Individuals with depression have a higher prevalence of Alistipes and Enterobacteriaceae and reduced Turicibacteraceae. Anxiety is another prevalent mental health issue. Depressive patients often experience anxiety. Specific bacterial taxa, such as Bacteroidetes, Sutterella, Faecalibacterium, Lactobacillus, are associated with anxiety and depression.
Gut microbiota modulation as a therapeutic intervention
Bifidobacterium and Lactobacillus are the most studied probiotics for neurological disorders, and their use has been associated with improvements in patients. Galacto- (GOS) and fructo-oligosaccharides (FOS) are dietary prebiotics with human health benefits. GOS and FOS can suppress interleukin-1β and reduce inflammation-related anxiety. Besides, GOS administration in ASD children increased their social behavior scores.
FMT also stands out as a promising therapeutic intervention for neurological disorders. It can ameliorate stress-induced intestinal inflammation, gut dysbiosis, depression-like behavior, neuroinflammation, and intestinal mucosal destruction in rats. FMT has been shown to improve motor deficits, reshaping the gut microbiota in PD patients. It also augmented behavior symptoms in ASD patients. Diet has a profound impact on the gut microbiota.

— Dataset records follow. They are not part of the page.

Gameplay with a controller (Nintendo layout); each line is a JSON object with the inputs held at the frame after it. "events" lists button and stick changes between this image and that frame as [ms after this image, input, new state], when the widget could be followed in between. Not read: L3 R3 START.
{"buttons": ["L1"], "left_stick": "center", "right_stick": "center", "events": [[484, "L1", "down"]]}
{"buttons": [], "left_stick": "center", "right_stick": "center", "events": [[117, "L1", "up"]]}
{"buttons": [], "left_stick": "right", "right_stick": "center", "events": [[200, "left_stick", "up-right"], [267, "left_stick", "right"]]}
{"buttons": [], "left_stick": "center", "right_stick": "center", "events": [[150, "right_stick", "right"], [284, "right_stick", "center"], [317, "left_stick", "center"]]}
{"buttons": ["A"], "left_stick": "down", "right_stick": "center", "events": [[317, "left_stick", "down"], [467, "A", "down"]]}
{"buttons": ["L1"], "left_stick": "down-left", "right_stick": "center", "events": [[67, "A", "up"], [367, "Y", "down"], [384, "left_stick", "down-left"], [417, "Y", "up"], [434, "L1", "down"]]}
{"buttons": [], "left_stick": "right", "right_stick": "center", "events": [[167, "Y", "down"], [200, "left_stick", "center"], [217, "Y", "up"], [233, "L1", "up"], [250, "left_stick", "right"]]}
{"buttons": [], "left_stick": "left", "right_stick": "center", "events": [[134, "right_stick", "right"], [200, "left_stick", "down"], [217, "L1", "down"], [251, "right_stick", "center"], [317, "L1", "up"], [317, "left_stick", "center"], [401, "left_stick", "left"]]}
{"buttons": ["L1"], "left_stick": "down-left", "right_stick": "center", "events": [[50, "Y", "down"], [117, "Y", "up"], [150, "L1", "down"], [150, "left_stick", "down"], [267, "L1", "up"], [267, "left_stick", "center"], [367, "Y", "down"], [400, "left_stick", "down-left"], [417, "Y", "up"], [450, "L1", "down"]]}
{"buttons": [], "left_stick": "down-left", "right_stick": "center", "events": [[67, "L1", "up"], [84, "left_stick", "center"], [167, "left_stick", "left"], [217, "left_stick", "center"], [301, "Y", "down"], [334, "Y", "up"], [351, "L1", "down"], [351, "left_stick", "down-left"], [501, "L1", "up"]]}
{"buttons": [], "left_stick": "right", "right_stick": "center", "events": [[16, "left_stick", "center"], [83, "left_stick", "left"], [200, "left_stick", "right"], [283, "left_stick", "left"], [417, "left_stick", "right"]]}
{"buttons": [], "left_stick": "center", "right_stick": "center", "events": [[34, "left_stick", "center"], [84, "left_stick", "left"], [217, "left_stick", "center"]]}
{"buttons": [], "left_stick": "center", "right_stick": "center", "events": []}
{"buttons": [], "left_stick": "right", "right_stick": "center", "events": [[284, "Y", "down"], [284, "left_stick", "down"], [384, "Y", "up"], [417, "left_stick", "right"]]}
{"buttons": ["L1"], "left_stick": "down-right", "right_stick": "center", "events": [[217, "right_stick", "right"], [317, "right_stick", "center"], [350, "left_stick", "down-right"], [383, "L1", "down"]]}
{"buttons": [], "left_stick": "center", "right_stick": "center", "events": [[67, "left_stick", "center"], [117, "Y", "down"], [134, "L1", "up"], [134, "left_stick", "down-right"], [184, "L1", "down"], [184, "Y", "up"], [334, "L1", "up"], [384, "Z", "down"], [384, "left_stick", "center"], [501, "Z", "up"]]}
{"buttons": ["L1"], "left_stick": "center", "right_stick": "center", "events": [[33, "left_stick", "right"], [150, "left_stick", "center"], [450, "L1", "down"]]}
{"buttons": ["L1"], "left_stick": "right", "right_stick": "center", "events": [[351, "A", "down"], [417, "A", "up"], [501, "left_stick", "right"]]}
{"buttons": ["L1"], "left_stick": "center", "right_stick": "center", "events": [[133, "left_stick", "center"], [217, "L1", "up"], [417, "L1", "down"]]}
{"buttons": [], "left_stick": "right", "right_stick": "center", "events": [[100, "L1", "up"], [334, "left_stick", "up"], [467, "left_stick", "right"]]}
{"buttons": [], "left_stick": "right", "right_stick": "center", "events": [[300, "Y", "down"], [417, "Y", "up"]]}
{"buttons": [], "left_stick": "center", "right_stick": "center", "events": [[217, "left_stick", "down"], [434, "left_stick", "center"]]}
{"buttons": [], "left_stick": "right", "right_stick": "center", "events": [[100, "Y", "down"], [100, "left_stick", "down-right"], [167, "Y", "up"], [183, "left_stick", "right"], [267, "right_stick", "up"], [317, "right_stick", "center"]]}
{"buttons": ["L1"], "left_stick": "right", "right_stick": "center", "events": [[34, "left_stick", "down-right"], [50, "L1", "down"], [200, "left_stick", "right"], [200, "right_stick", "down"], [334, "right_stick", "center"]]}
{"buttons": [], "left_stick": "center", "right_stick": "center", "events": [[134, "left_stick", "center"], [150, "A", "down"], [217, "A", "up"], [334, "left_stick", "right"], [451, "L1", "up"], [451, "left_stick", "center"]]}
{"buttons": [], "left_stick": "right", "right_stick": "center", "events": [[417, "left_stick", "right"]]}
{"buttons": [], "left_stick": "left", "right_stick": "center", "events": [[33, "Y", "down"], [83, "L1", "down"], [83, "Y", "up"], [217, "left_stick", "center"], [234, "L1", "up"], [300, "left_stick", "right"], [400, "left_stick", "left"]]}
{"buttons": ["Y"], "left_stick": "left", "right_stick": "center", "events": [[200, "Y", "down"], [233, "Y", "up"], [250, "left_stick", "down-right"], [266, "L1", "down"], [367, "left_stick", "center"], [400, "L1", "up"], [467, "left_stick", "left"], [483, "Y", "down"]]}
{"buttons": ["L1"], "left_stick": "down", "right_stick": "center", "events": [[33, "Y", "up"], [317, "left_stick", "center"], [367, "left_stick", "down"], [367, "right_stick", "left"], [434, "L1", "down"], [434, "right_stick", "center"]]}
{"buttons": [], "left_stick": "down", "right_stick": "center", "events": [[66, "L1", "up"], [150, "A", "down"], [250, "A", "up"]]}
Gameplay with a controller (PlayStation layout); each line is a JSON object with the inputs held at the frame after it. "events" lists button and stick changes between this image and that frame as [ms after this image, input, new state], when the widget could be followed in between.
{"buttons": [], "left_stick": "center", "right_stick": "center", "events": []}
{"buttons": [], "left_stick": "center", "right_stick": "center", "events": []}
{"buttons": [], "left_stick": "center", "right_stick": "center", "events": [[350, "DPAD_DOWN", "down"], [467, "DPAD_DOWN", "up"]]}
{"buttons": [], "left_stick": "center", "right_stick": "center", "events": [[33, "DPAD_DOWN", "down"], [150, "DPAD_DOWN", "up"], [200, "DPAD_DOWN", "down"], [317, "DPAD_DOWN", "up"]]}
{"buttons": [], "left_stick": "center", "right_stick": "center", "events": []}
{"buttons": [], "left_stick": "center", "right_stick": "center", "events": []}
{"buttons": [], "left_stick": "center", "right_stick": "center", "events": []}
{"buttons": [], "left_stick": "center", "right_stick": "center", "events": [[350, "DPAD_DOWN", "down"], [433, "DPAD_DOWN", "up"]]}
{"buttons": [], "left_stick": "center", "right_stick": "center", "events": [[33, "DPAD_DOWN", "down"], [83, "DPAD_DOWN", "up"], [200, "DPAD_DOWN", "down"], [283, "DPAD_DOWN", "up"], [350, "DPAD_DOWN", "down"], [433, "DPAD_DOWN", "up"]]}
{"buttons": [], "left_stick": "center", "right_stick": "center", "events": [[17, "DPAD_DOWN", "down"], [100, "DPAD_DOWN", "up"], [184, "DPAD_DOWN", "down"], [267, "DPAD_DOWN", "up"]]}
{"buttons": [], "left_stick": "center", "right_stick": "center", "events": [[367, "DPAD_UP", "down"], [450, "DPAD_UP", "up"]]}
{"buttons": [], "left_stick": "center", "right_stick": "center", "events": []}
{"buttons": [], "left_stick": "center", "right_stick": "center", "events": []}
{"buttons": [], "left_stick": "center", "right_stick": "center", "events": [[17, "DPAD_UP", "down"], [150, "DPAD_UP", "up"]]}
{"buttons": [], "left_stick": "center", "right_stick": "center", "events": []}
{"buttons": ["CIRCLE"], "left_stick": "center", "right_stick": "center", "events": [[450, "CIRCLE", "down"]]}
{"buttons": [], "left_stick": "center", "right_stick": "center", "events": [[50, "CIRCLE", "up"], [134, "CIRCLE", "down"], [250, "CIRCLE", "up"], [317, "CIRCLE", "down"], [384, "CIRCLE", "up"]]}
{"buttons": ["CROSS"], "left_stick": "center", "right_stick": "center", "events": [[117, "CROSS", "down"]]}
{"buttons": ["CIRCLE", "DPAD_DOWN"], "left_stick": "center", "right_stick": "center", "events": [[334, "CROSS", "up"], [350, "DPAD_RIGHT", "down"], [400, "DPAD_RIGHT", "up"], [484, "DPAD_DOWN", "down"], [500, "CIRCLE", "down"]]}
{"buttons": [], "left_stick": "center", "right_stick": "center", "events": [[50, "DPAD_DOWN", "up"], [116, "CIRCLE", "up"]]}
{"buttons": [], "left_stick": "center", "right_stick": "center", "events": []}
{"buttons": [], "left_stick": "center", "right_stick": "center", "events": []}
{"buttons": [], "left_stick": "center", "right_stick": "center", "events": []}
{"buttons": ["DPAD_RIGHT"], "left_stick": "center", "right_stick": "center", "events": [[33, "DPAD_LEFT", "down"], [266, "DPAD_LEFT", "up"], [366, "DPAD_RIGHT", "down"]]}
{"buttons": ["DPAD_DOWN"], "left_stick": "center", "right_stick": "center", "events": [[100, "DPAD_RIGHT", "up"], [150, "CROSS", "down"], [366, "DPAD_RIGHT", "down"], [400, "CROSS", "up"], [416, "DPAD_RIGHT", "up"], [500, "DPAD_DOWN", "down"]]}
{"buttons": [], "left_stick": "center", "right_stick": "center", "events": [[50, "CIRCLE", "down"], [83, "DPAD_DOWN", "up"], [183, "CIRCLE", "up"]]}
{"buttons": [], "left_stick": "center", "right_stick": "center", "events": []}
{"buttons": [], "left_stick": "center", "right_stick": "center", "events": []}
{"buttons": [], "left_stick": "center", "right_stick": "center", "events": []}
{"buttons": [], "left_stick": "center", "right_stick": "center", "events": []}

Diets enriched in plant-based foods, antioxidants, and fiber, with low fat and meat, are associated with lower risk of PD, AD, stroke, and migraine. By contrast, diets involving high-fat items, processed foods, red meat, and refined carbohydrates are linked with elevated inflammation and risk of neurological disorders.
Therapeutic interventions to modulate the gut microbiota. Supplementation with probiotics and prebiotics (e.g., Bifidobacterium, Lactobacillus, FOS, GOS) regulates gut microbiota, reduces intestinal mucosal injury, inhibits proinflammatory response, and inhibits oxidative reaction. FMT reduces intestinal inflammation, corrects gut disorder, and ameliorates neuroinflammation. Dietary interventions (Mediterranean diet, ketogenic diet, and intermittent fasting) can protective cognitive function, anti-inflammatory effects, and neuroprotective effects. These therapeutic interventions act on the gut–brain axis through neural, immune, and metabolic signaling pathways to improve gut health and, in turn, neurological disorders progression.
Concluding remarks
Taken together, the GBA regulates the host's health via multiple metabolic and immune pathways and the nervous system. Gut microbial changes and secretion/accumulation of harmful metabolites contribute to neurological disorders. Inflammation and gut dysbiosis induced by drugs, lifestyle, age, or diet may cause GBA dysfunction and trigger neuroinflammation and, thereby, neurological disorders. Conversely, relevant concentrations of beneficial metabolites could inhibit or prevent systemic and neuro-inflammation, delay disease progression, and repair barrier permeability.